→ **Task details**
Can you copy, word for word, the part of the blog post on clinical teaching at Kibuye that opens with the words containing "(from Eric)" and closes with "of those things."?

→ **Supplied passage**
Avoiding Caput Medusa - or - Try and Keep Your Cross-Cultural Teaching Simple

(from Eric)

We are in the throes of clinical teaching here at Kibuye.  In French.  To a group of Burundians.  Who are on their first hospital rotation.  And we're still learning how to do it.  So we try out some new things.

I asked my students what some topics were that they wanted to learn about.  Perhaps that was the first mistake, because it is certainly possible to be too early in your education to know what you need to know.  They said psychiatric disease, liver failure, kidney disease, and hypertension.  I would have only picked one of those things.

But, I did ask, so I tried to follow through.  The next day, I sat down to try and do a little extemporaneous talk on liver failure.  Every time I try and do this, I discover that I don't know significant amounts of vocabulary necessary for the topic.  And I discover that when it is too late to turn back.  So you just try pronouncing the word with a French accent.  If they repeat it back, you're good.  If they don't, you give it a second try for good measure.  Third blank looks gets an attempt to explain it.  Fourth blank looks abandons the topic.

→ **Input data**
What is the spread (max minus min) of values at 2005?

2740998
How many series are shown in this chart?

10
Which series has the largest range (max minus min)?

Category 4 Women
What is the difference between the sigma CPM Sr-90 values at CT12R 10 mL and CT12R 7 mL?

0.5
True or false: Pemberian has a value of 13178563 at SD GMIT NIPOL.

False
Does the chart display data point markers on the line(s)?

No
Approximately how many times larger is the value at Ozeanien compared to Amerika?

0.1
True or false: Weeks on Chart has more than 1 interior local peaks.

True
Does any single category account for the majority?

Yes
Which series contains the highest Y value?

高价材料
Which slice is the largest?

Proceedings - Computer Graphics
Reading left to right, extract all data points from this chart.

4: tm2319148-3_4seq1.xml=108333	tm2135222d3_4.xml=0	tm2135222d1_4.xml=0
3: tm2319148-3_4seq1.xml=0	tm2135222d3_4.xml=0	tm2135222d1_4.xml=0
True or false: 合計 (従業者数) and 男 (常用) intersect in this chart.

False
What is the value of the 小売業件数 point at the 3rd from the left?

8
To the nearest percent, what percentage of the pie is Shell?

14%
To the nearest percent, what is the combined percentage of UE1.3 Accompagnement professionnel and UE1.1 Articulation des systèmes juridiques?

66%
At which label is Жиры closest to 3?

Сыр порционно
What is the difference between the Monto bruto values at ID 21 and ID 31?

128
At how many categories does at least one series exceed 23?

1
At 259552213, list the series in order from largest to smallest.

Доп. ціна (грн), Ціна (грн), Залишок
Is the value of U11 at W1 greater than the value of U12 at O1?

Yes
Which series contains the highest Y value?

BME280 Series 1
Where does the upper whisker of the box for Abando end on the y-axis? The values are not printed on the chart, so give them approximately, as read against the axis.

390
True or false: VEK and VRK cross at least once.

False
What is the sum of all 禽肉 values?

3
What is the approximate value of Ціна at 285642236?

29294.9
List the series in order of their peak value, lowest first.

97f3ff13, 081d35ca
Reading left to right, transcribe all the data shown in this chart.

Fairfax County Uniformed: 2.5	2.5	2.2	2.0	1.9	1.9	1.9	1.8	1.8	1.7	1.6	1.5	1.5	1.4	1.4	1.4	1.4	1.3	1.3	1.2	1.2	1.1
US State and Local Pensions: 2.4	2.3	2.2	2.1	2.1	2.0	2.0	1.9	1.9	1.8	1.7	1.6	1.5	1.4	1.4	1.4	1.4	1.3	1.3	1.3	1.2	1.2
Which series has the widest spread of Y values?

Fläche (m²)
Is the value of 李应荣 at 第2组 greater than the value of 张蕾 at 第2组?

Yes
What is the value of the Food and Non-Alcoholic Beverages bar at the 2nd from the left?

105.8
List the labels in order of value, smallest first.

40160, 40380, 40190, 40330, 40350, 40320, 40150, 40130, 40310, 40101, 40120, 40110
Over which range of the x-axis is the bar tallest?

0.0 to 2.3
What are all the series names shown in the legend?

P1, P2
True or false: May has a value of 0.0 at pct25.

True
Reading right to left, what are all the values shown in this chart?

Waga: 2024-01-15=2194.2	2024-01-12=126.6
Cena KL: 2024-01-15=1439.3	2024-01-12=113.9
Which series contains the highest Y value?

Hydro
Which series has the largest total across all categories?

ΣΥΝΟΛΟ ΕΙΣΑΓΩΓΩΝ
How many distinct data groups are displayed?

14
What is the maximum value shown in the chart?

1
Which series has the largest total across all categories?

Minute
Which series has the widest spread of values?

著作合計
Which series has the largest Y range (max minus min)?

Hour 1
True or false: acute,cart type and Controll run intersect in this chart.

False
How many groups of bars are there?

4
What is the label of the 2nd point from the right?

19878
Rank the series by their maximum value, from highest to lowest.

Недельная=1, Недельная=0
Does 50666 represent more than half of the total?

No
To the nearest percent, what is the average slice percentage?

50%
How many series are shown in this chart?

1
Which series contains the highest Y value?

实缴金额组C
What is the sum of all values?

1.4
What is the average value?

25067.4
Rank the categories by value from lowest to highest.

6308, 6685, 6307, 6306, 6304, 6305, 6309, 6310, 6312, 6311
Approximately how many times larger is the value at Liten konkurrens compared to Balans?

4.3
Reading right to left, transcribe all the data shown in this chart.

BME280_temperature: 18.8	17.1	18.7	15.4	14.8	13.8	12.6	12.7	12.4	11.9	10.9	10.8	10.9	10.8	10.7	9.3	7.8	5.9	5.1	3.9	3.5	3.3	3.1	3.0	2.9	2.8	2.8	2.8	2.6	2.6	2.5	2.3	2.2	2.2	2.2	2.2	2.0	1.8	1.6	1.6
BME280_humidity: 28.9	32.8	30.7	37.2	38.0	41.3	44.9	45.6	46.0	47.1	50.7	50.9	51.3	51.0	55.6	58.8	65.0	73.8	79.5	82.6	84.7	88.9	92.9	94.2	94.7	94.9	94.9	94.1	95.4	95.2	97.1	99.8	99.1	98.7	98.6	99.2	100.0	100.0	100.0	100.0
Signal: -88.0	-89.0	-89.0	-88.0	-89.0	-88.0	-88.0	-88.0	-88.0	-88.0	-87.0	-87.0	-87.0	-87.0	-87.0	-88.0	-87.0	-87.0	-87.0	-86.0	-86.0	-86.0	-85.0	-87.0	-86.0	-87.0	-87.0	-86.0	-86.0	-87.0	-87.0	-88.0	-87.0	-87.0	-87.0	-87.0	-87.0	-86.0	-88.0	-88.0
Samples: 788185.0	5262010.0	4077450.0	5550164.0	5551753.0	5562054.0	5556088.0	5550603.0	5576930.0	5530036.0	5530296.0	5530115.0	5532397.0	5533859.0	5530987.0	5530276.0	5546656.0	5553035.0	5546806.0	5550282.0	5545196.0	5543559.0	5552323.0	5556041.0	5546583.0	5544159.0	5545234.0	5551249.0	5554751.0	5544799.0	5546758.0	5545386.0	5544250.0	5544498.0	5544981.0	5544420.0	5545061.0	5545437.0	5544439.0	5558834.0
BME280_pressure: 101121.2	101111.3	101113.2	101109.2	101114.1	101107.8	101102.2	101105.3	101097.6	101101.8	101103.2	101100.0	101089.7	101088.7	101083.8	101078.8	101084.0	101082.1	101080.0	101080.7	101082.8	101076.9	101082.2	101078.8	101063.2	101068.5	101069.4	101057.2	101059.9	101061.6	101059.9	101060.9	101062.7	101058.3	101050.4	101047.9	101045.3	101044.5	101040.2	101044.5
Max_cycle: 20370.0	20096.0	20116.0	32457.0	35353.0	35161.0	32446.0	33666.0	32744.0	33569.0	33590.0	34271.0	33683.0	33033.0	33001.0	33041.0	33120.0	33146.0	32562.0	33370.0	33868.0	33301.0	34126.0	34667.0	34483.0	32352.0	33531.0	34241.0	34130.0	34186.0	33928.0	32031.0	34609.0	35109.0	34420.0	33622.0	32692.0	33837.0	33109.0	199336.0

→ **Answer box**
(from Eric)

We are in the throes of clinical teaching here at Kibuye.  In French.  To a group of Burundians.  Who are on their first hospital rotation.  And we're still learning how to do it.  So we try out some new things.

I asked my students what some topics were that they wanted to learn about.  Perhaps that was the first mistake, because it is certainly possible to be too early in your education to know what you need to know.  They said psychiatric disease, liver failure, kidney disease, and hypertension.  I would have only picked one of those things.